“Il giro del mondo in ottanta giorni” (titolo originale Le Tour du monde en quatre-vingts jours) è uno dei romanzi di avventura più famosi e celebrati al mondo, pubblicato a puntate sul quotidiano “Le temps” nel corso dell’anno 1872 e poi raccolto in volume l’anno successivo.
La storia, ambientata nello stesso anno, narra del ricco inglese Fogg, solito frequentatore del Reform Club di Londra, dove un giorno si accende una discussione in merito ad un articolo riguardante la costruzione di una nuova linea ferroviaria in India. Il giornale dice che sarebbe possibile a quella velocità effettuare il giro del mondo in 80 giorni.
Tutti mettono in dubbio la possibilità, ma il protagonista decide di scommettere una grossa somma di denaro: entro quel lasso di tempo Fogg ed il suo servo Passepartout dovranno essere di ritorno al club dopo aver girato il mondo. Dall’Italia agli Stati Uniti, passando per Egitto e Giappone i due vivranno delle rocambolesche avventure, piene di colpi di scena che terranno incollati i lettori, più o meno grandi, fino all’epico finale.
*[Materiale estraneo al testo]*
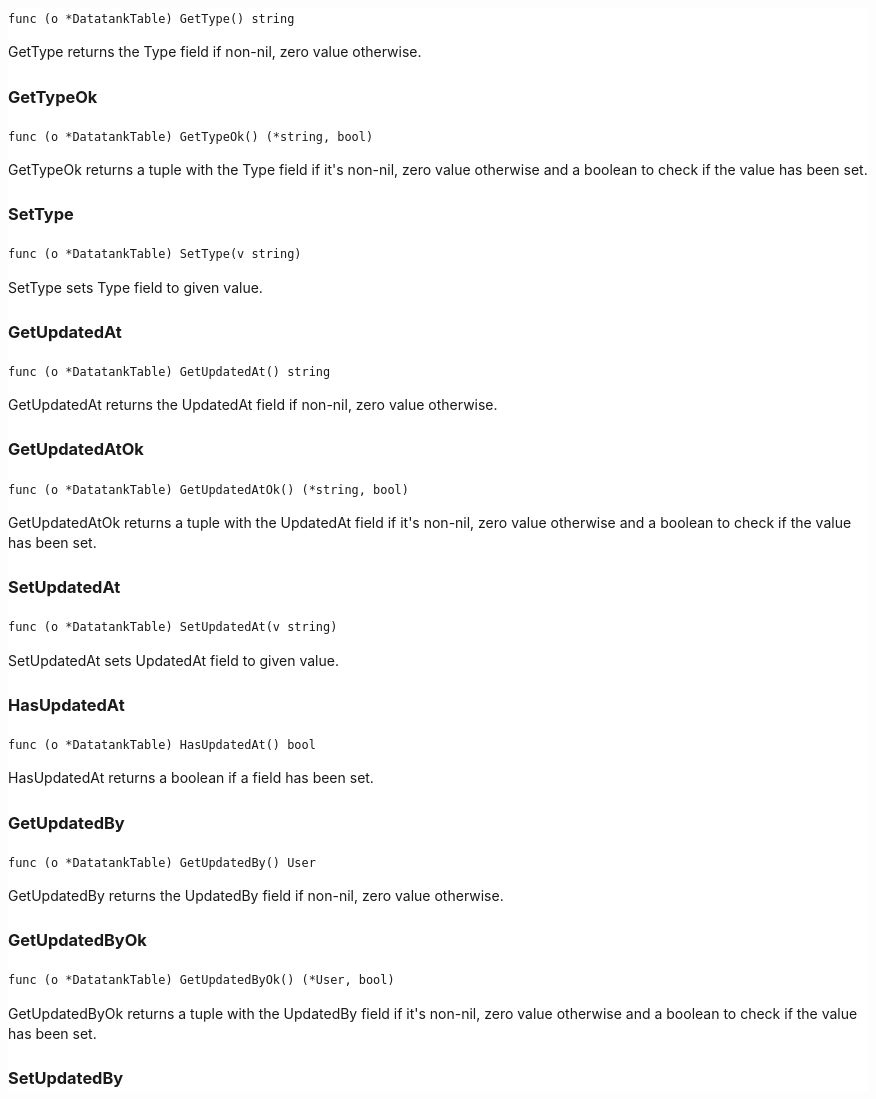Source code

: `func (o *DatatankTable) GetType() string`

GetType returns the Type field if non-nil, zero value otherwise.

### GetTypeOk

`func (o *DatatankTable) GetTypeOk() (*string, bool)`

GetTypeOk returns a tuple with the Type field if it's non-nil, zero value otherwise
and a boolean to check if the value has been set.

### SetType

`func (o *DatatankTable) SetType(v string)`

SetType sets Type field to given value.


### GetUpdatedAt

`func (o *DatatankTable) GetUpdatedAt() string`

GetUpdatedAt returns the UpdatedAt field if non-nil, zero value otherwise.

### GetUpdatedAtOk

`func (o *DatatankTable) GetUpdatedAtOk() (*string, bool)`

GetUpdatedAtOk returns a tuple with the UpdatedAt field if it's non-nil, zero value otherwise
and a boolean to check if the value has been set.

### SetUpdatedAt

`func (o *DatatankTable) SetUpdatedAt(v string)`

SetUpdatedAt sets UpdatedAt field to given value.

### HasUpdatedAt

`func (o *DatatankTable) HasUpdatedAt() bool`

HasUpdatedAt returns a boolean if a field has been set.

### GetUpdatedBy

`func (o *DatatankTable) GetUpdatedBy() User`

GetUpdatedBy returns the UpdatedBy field if non-nil, zero value otherwise.

### GetUpdatedByOk

`func (o *DatatankTable) GetUpdatedByOk() (*User, bool)`

GetUpdatedByOk returns a tuple with the UpdatedBy field if it's non-nil, zero value otherwise
and a boolean to check if the value has been set.

### SetUpdatedBy
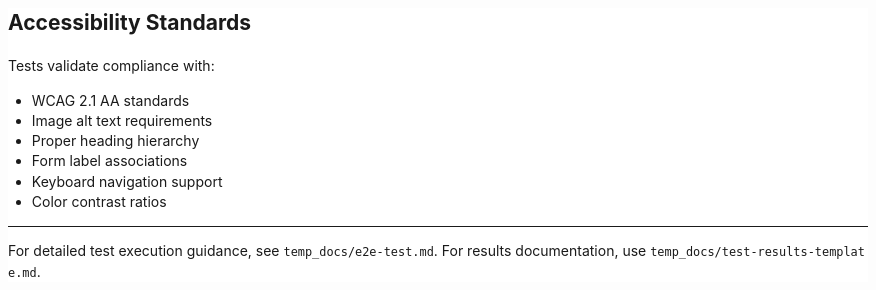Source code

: ## Accessibility Standards

Tests validate compliance with:
- WCAG 2.1 AA standards
- Image alt text requirements
- Proper heading hierarchy
- Form label associations
- Keyboard navigation support
- Color contrast ratios

---

For detailed test execution guidance, see `temp_docs/e2e-test.md`.
For results documentation, use `temp_docs/test-results-template.md`.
“Ma poi? Che cosa aveva guadagnato? Che cosa gli aveva reso quel viaggio?
Nulla, si dirà. Nulla, sia pure, tranne una moglie affascinante, la quale – per quanto inverosimile ciò possa apparire – lo rese il più felice degli uomini.
E, in verità, non si farebbe, anche per meno di questo, il giro del mondo?”
Questo è, secondo me, il libro di viaggi che tutti i viaggiatori dovrebbero leggere. Un protagonista molto ricco e dalla personalità complessa, un simpatico aiutante, mille peripezie e disavventure, tanti modi per risolvere i problemi con scaltrezza e presenza di spirito.
Sarà anche un libro “vecchio” (la prima edizione è del 1873), ma i temi sono ancora molto attuali. Credo sia impossibile non farsi coinvolgere dalle avventure descritte da Verne, dai grandi viaggi a bordo navi a vapore, velieri o elefanti, dagli spostamenti da Londra all’India, fino agli Stati Uniti. Io credo proprio che ti divertirai a leggerlo!